*Written task*
Set down the text lines of every record below word for word, and leave the pictures out.

*Data section*

****************************************

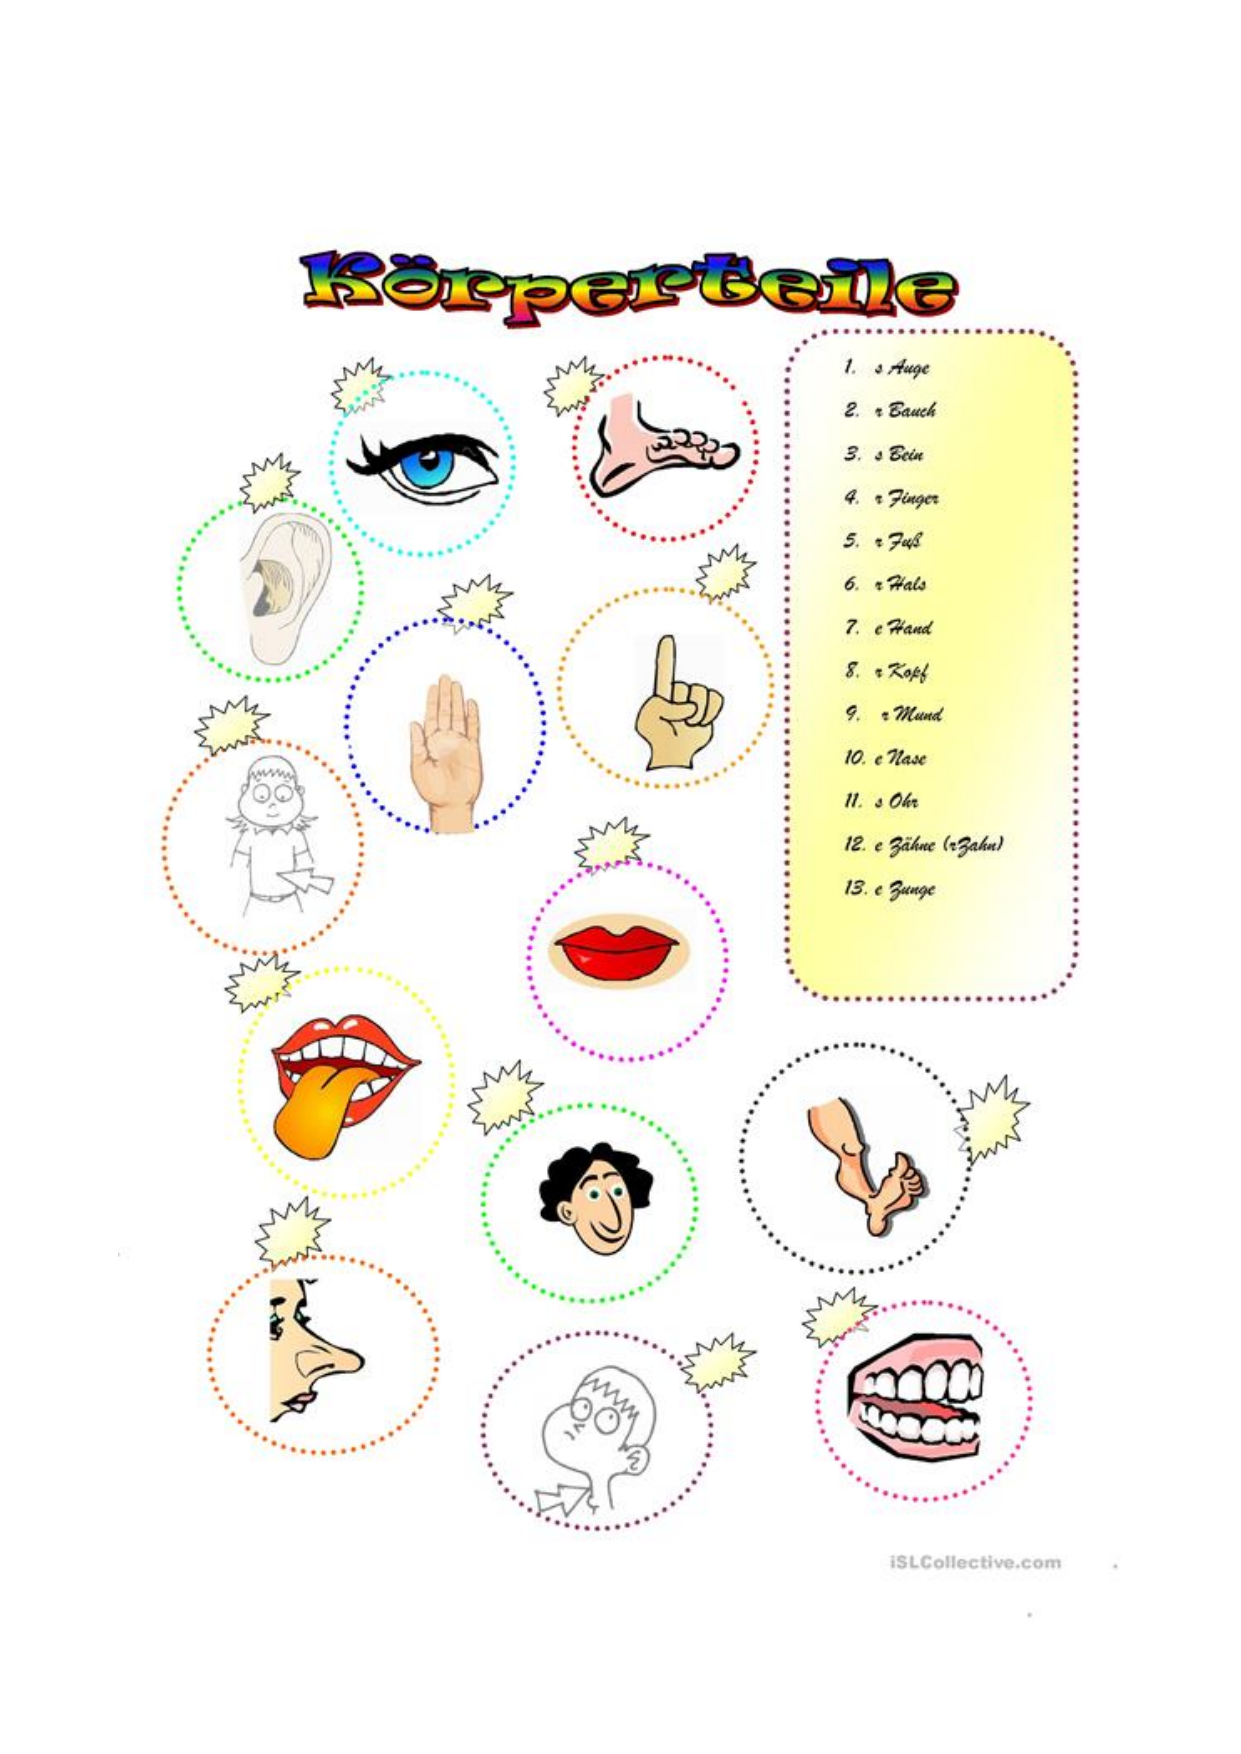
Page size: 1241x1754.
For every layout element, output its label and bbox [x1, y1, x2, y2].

picture [118, 204, 1123, 1623]
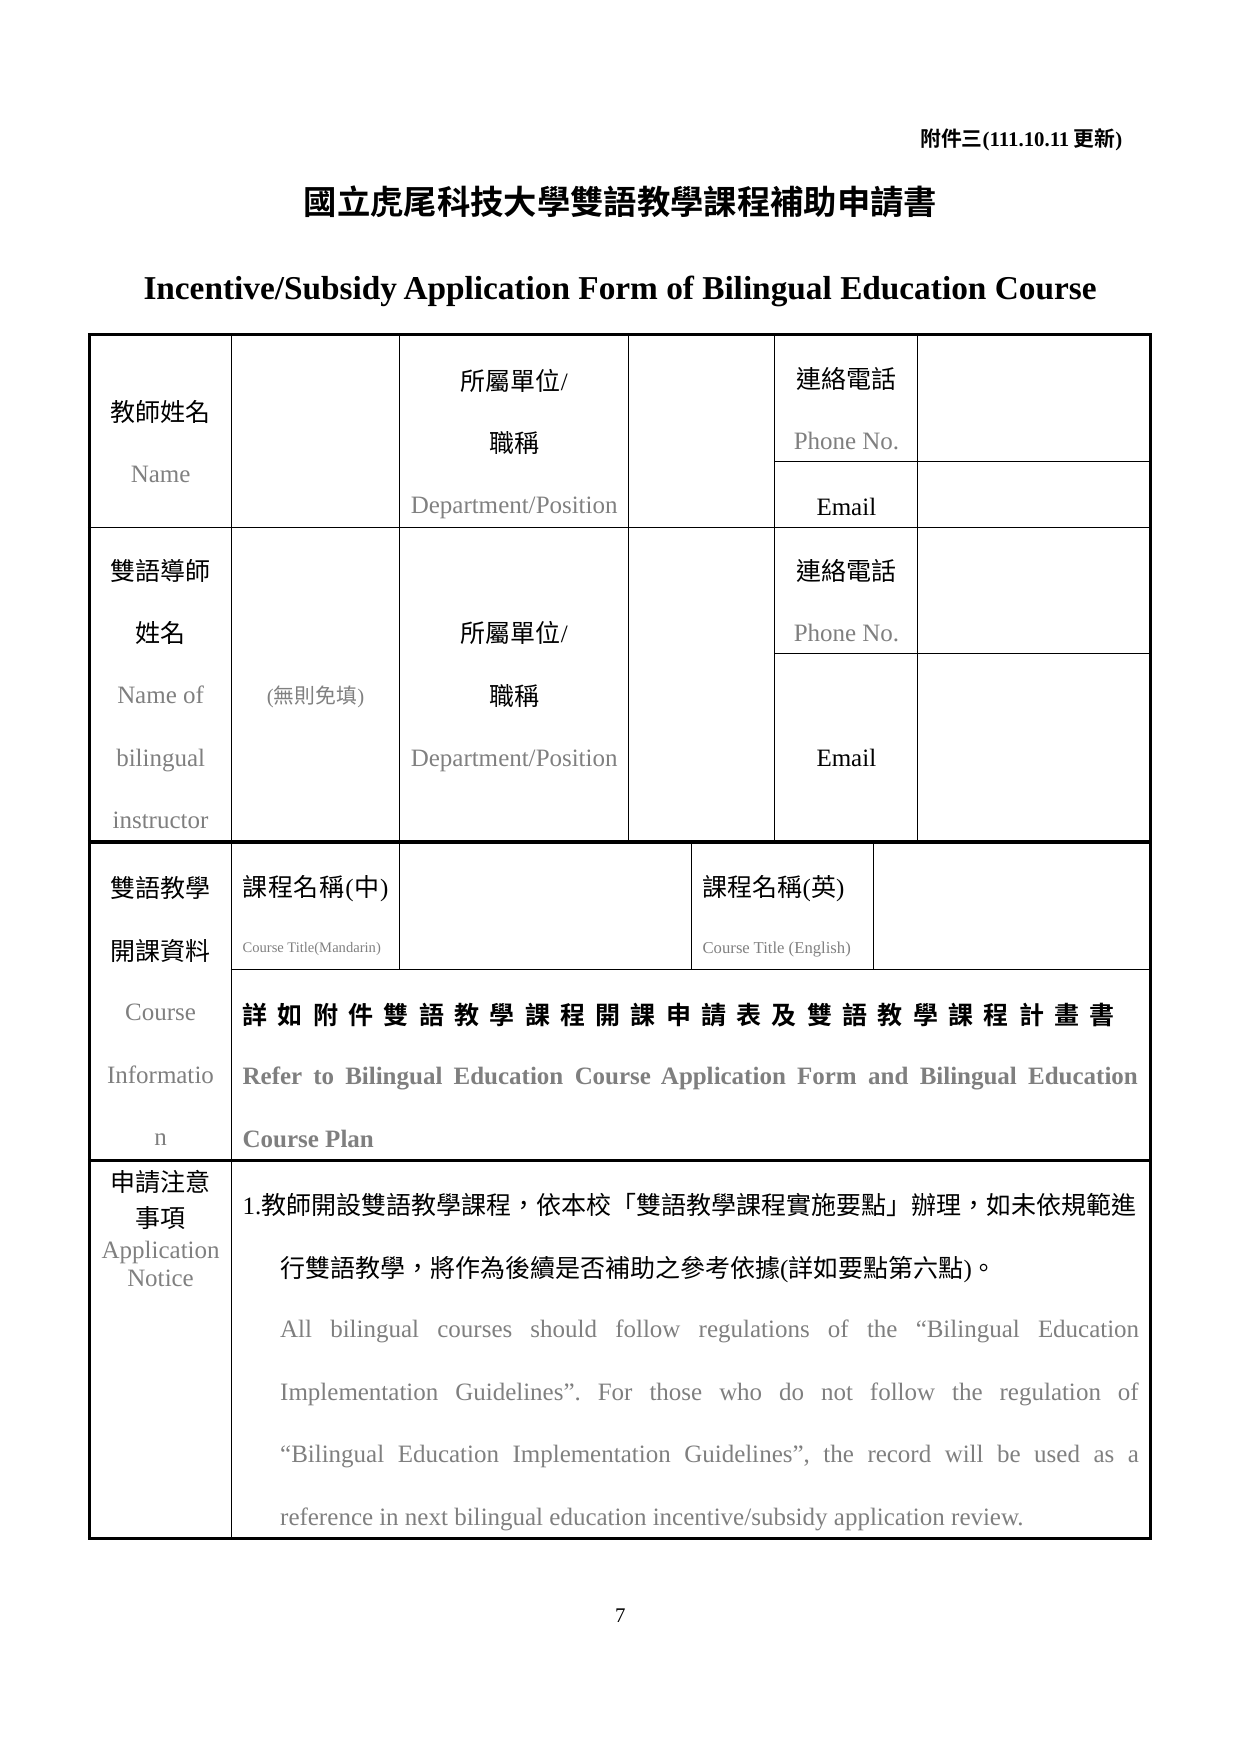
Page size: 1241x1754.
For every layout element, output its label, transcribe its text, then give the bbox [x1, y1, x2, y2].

****************************************

*Written solution*
Page size: 1241x1754.
For every layout element, output its label and bbox [x1, y1, x2, y2].

picture [118, 204, 1123, 1623]
Page size: 1241x1754.
For every layout element, output its label, transcribe its text, then give the bbox [x1, y1, x2, y2].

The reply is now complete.